Tell how many lines in the data contain the string "left", using a single number as the whole reply.

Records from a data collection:

<<<<

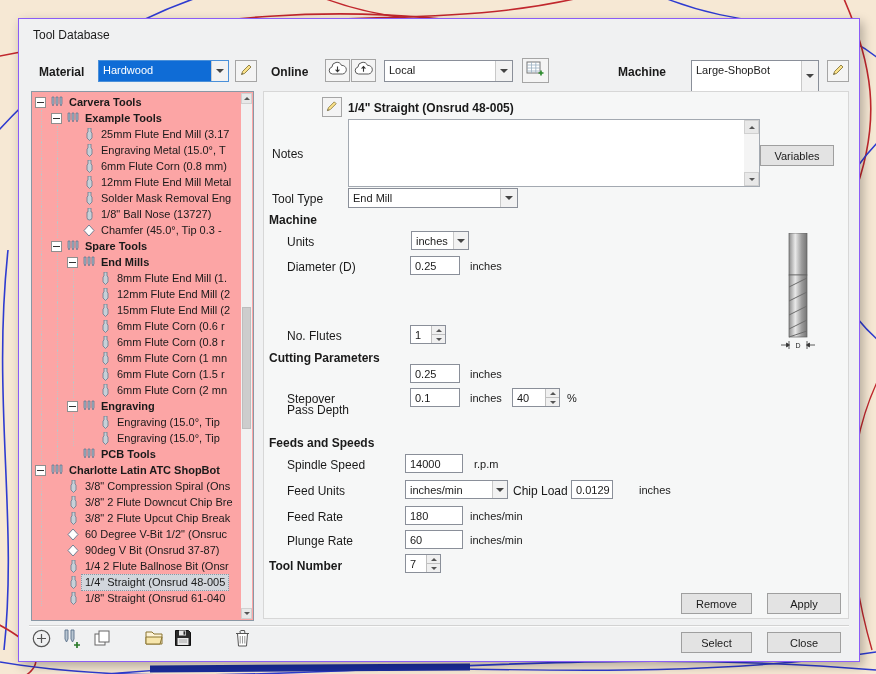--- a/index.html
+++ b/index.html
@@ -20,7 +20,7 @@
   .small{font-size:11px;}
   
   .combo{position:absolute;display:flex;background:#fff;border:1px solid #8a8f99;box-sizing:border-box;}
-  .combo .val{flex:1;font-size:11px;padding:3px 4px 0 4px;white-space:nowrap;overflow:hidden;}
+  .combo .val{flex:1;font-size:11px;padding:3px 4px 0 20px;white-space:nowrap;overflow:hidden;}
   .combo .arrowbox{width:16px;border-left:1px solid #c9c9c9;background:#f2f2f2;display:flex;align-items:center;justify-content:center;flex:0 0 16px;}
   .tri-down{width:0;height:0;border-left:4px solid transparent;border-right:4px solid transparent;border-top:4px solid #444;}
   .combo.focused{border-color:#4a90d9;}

>>>>

• [SOLUTION]
2